In diesem Sinne sahen die Heiligen Gott immer als gerecht an. Denn er gibt jedem das, was der Mensch durch sein eigenes Handeln sich verdiene. Dabei belohnt oder bestraft er – je nachdem – nicht nur einzelne Menschen, sondern auch Familien, Städte und Nationen. Die Sünden ziehen eben dann Erdbeben, Hungersnöte, Epidemien, Kriege und Revolutionen nach sich, so Matti.

Der Historiker zitiert dazu die Worte von Pater Pedro de Ribadaneira (1527–1611): „Kriege und Seuchen, Dürren und Hungersnöte, Hunger, Feuer und alle anderen schrecklichen Katastrophen sind Strafen für die Sünden des Volkes.“

Matti: „Untreue erzeugt Gleichgültigkeit gegenüber der Verletzung der Göttlichen Ordnung des Universums“

Matti erklärt weiter, dass die Untreue Gott gegenüber Blindheit des Geistes und Verhärtung des Herzens erzeuge.
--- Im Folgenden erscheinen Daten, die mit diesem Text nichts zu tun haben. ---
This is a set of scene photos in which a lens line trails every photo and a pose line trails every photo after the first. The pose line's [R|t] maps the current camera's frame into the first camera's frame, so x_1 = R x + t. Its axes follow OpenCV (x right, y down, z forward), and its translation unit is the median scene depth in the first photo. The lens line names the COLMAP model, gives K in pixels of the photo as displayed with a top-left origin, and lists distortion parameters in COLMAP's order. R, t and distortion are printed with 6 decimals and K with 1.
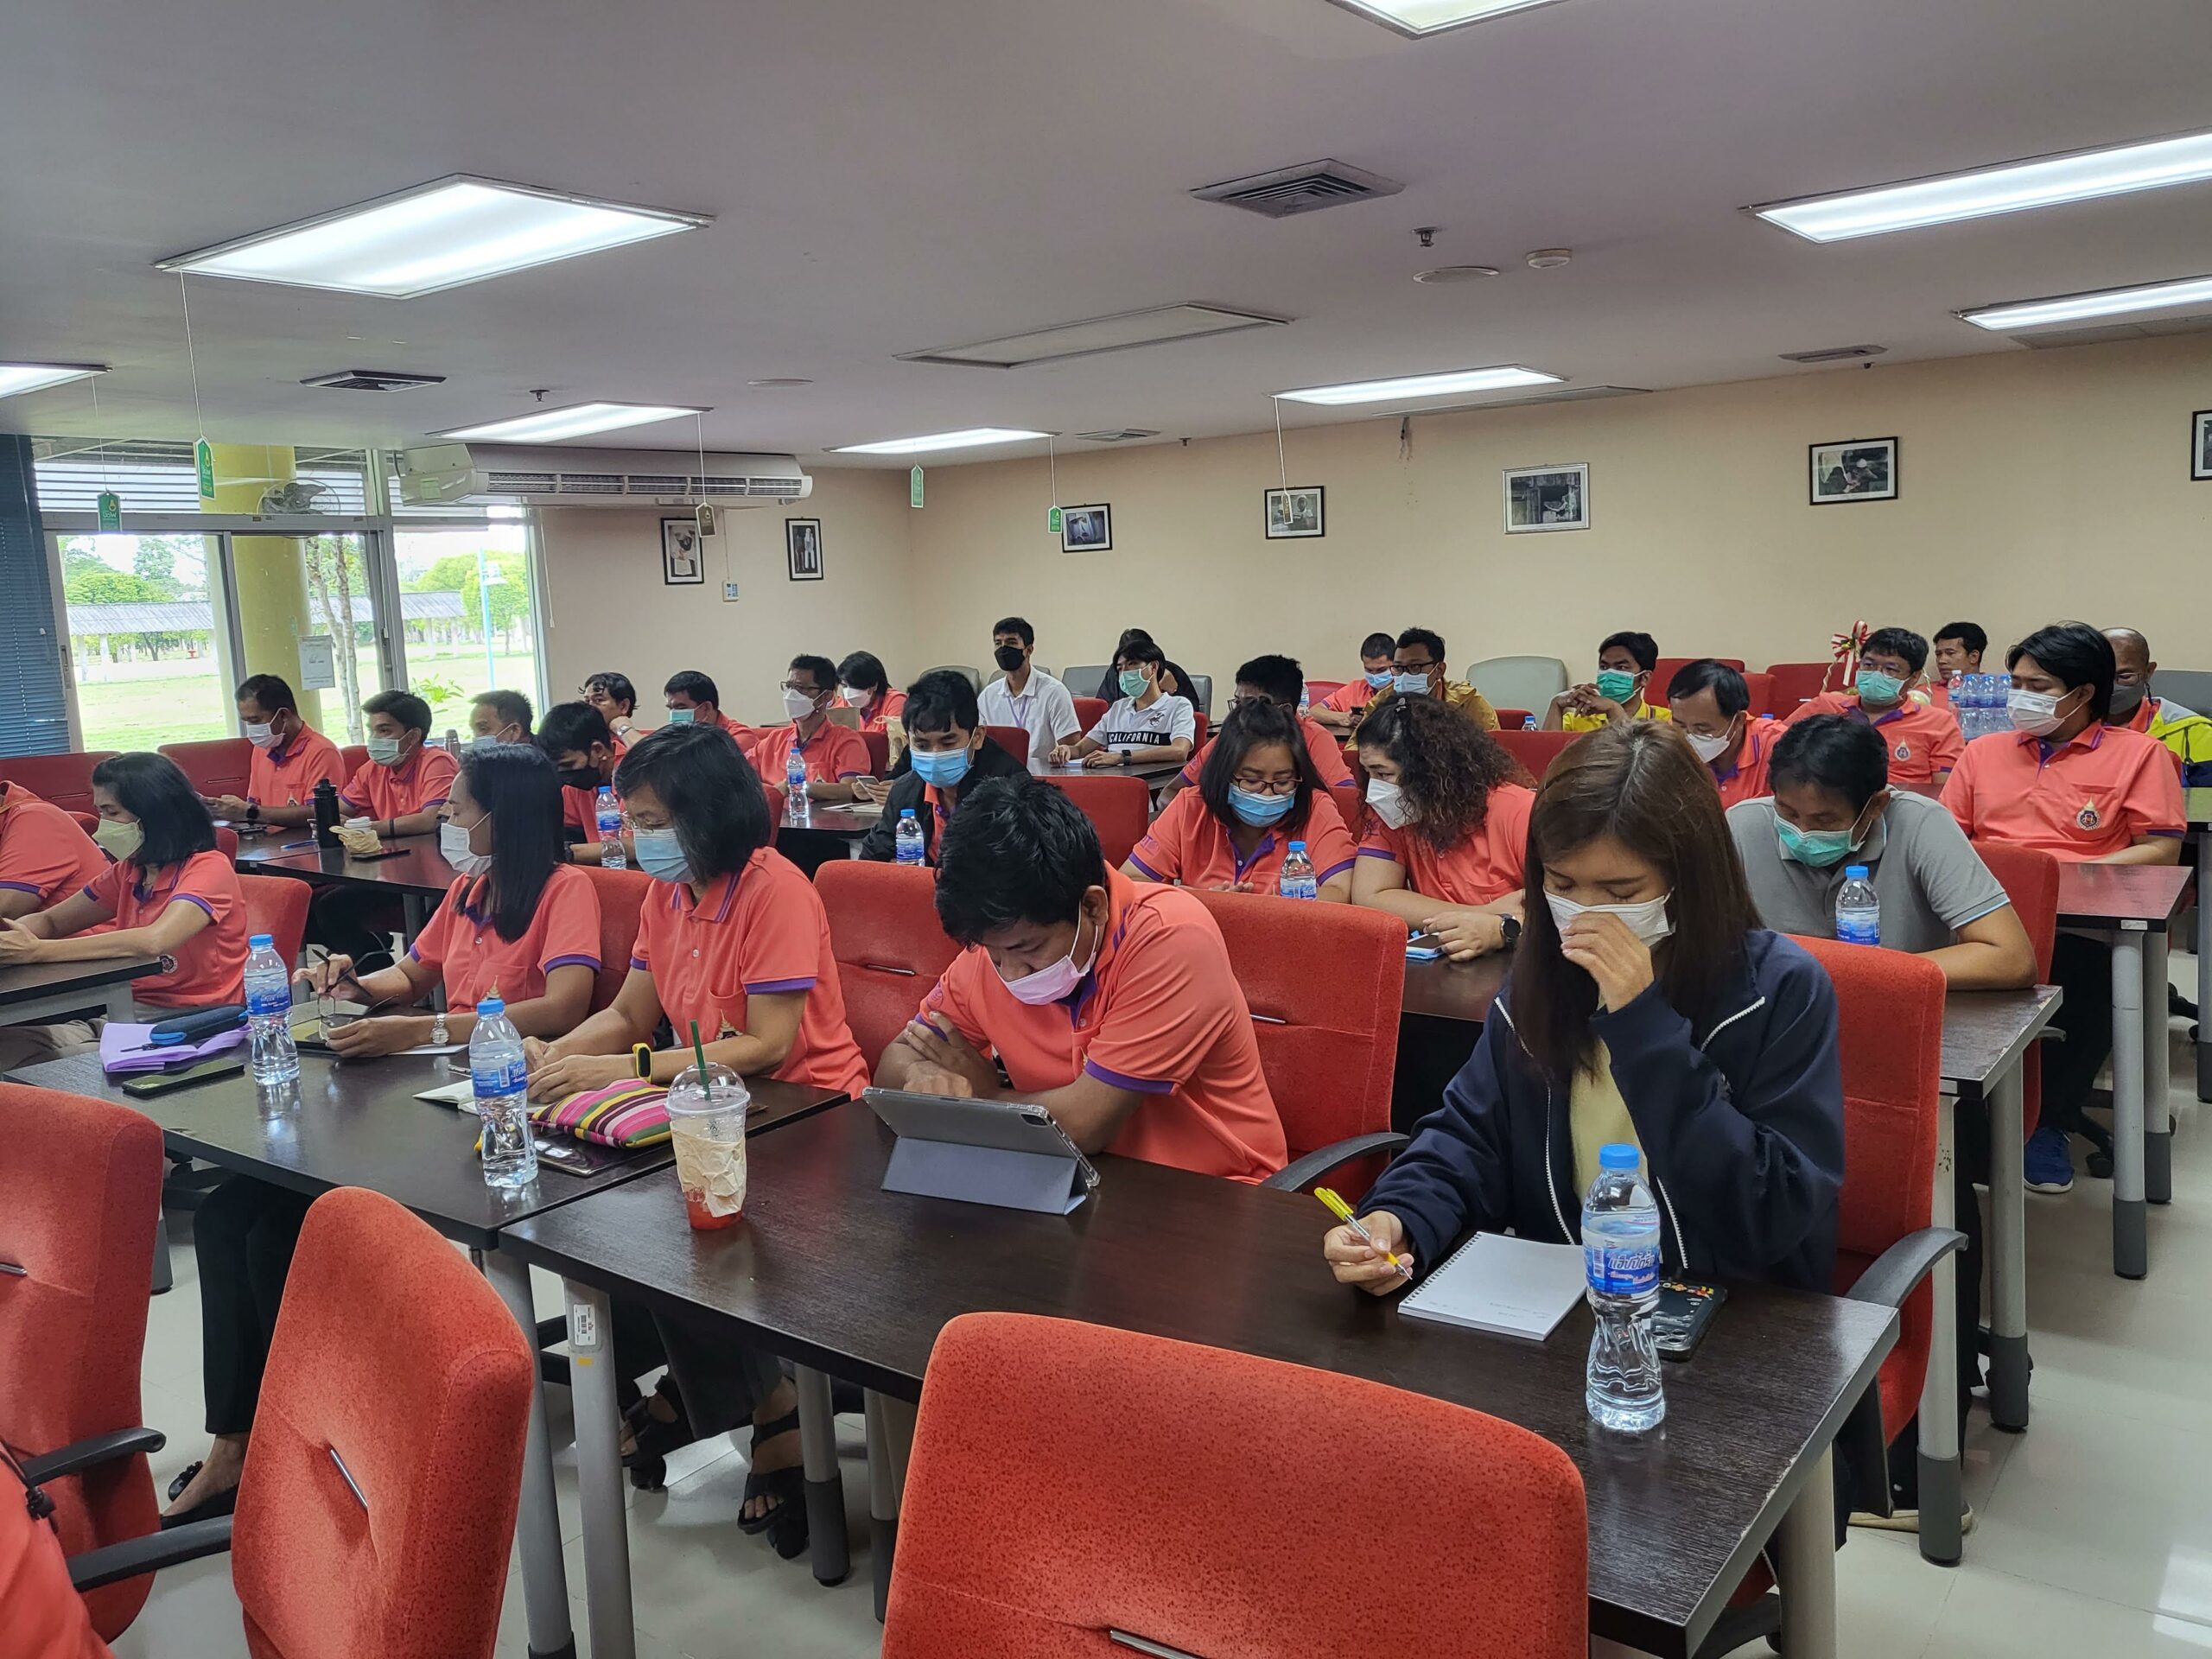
lens RADIAL K [[1783.0, 0, 1131.7], [0, 1783.0, 797.3], [0, 0, 1]] dist [-0.049764, 0.129529]
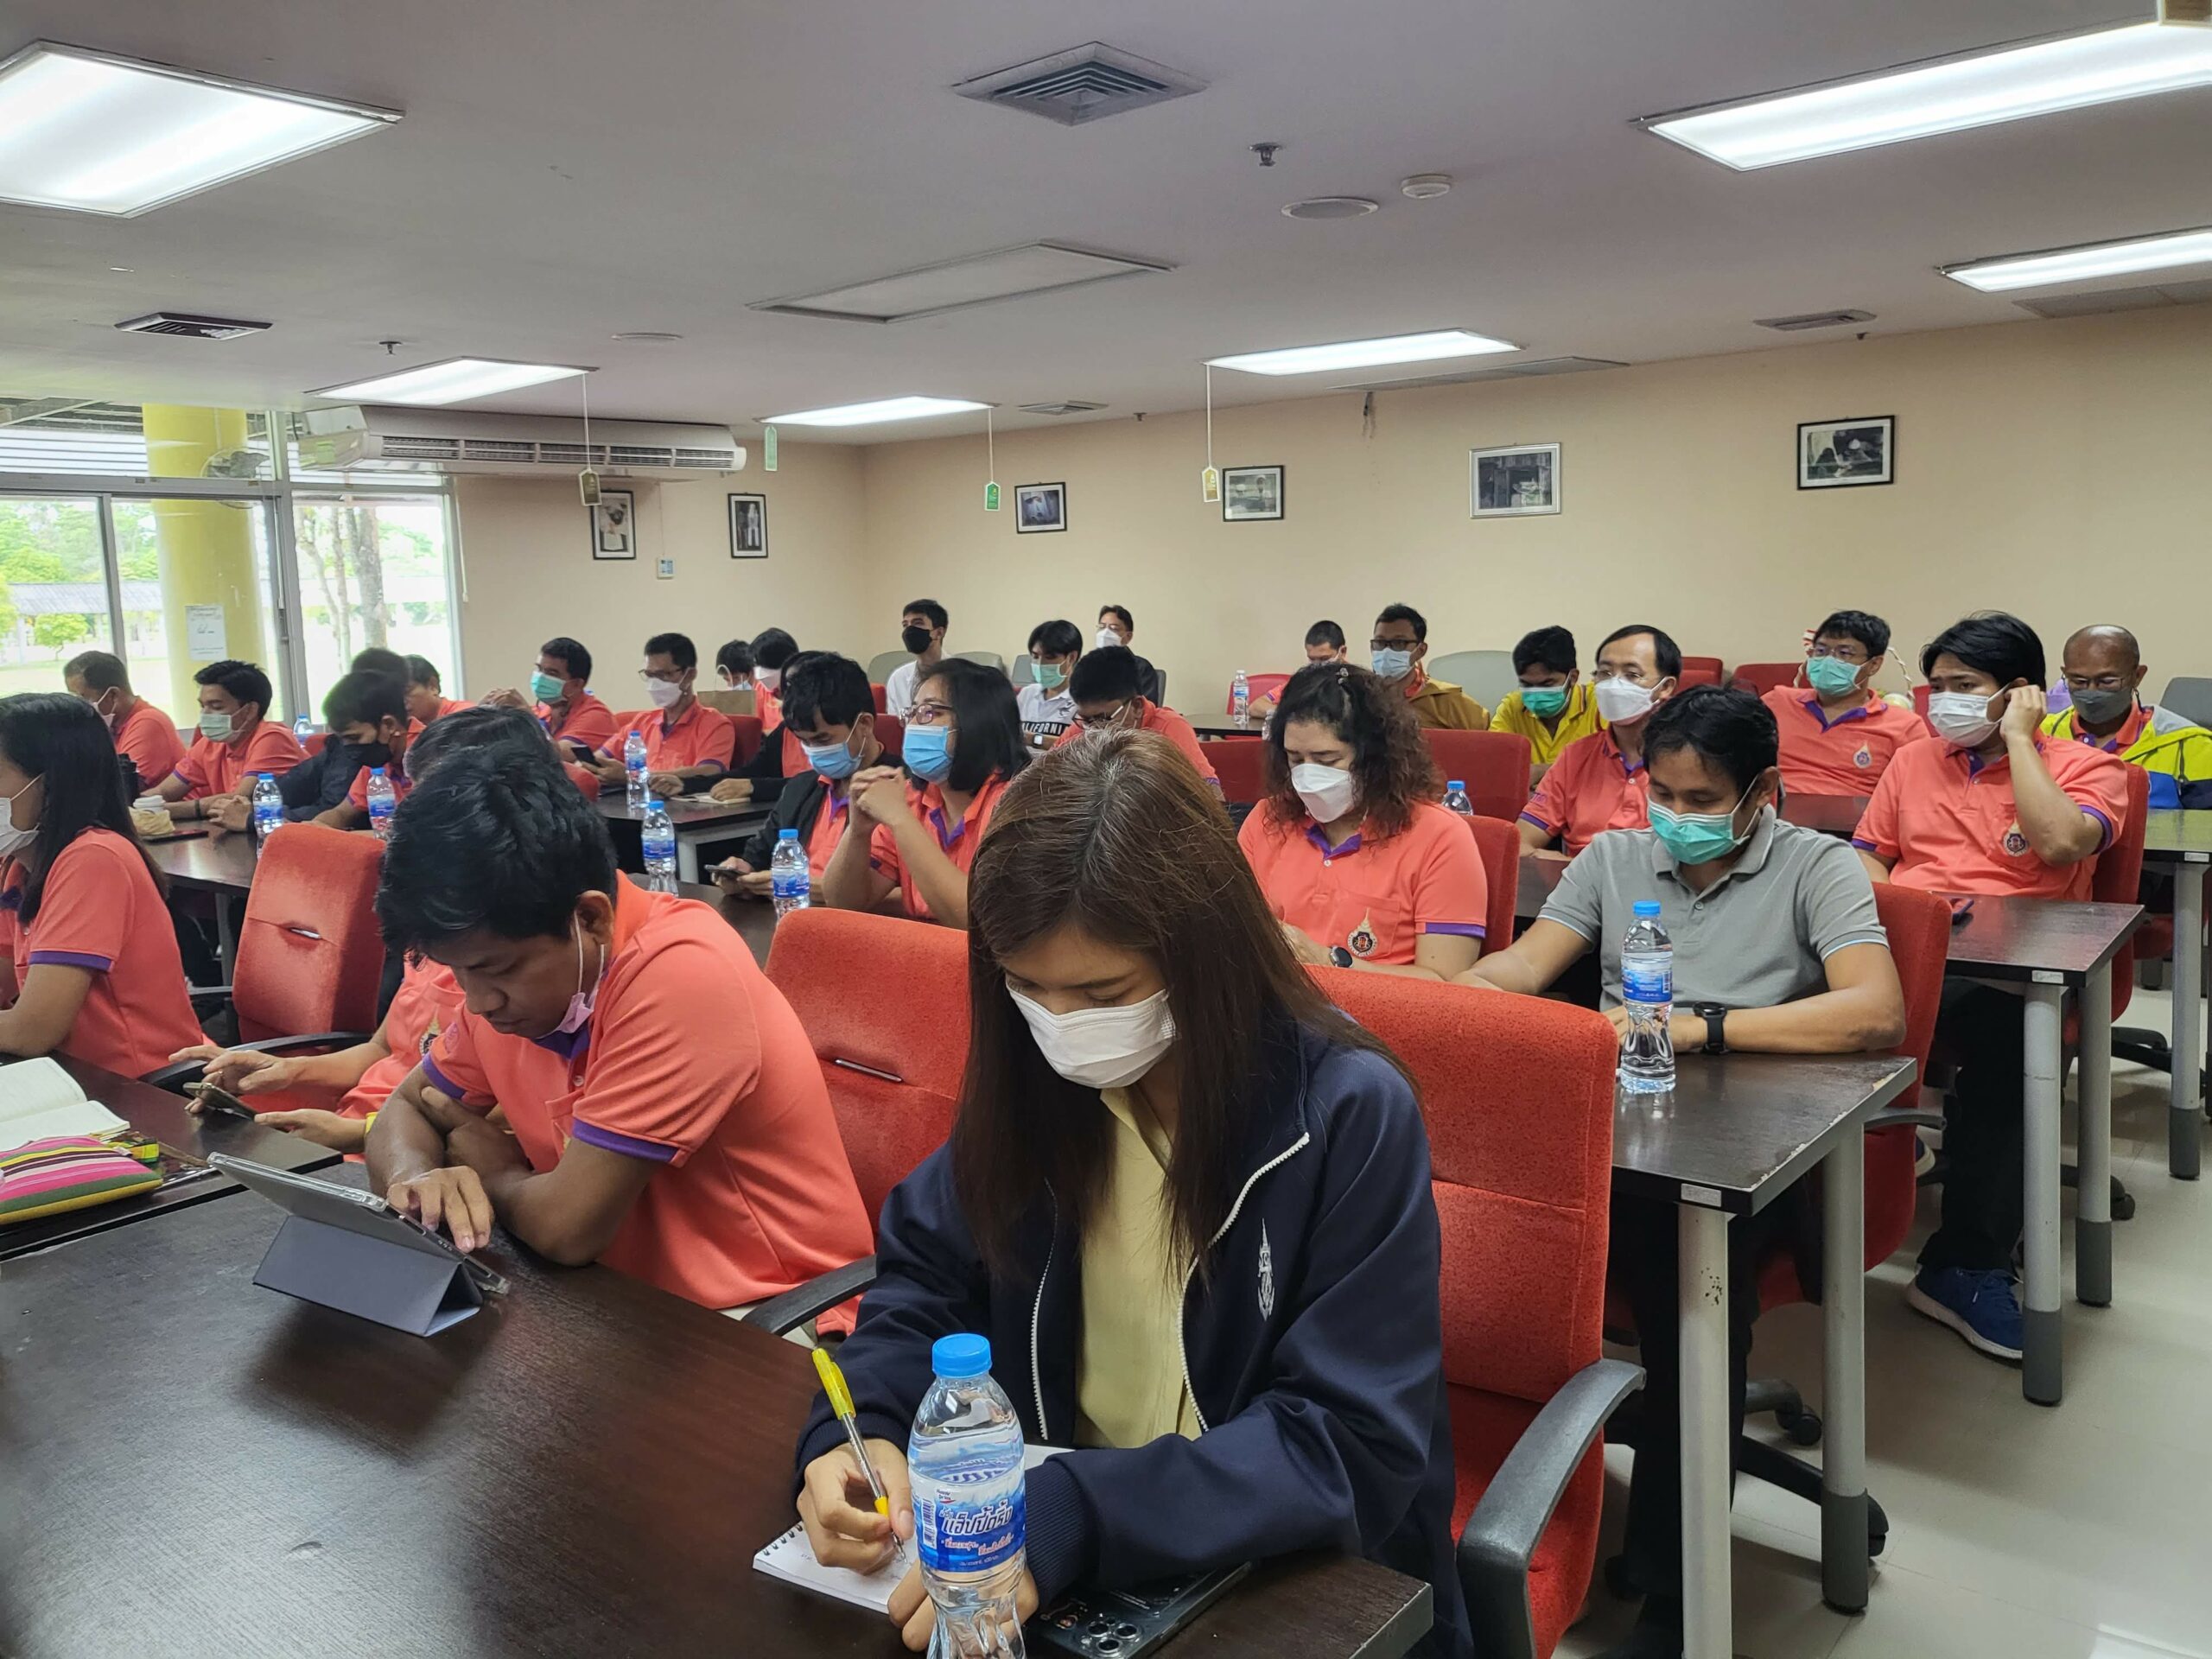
lens RADIAL K [[1825.7, 0, 1051.2], [0, 1825.7, 800.6], [0, 0, 1]] dist [-0.049060, 0.134258]
pose [[0.998682, 0.022074, -0.046345, 0.075679], [-0.021823, 0.999744, 0.005915, -0.002488], [0.046464, -0.004896, 0.998908, 0.074884]]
Also eine Gleichgültigkeit gegenüber der Verletzung der Göttlichen Ordnung des Universums, so der Historiker. Es sei eine Gleichgültigkeit, die den Hass gegen Gott verberge.

In diesem Sinne gäbe es Kirchenmänner, die sich oberflächlich und den Worten nach zum Glauben an Gott bekennen. Allerdings würden sie tatsächlich im praktischen Atheismus leben. Sie würden Gott alle seine Eigenschaften nehmen und auf das bloße „Sein“ reduzieren, das heißt auf nichts. Alles, was passiere, sei für sie die Frucht der Natur, die von ihrem Urheber emanzipiert wurde – und nur die Wissenschaft könne ihre Gesetze entschlüsseln, sagt der Historiker.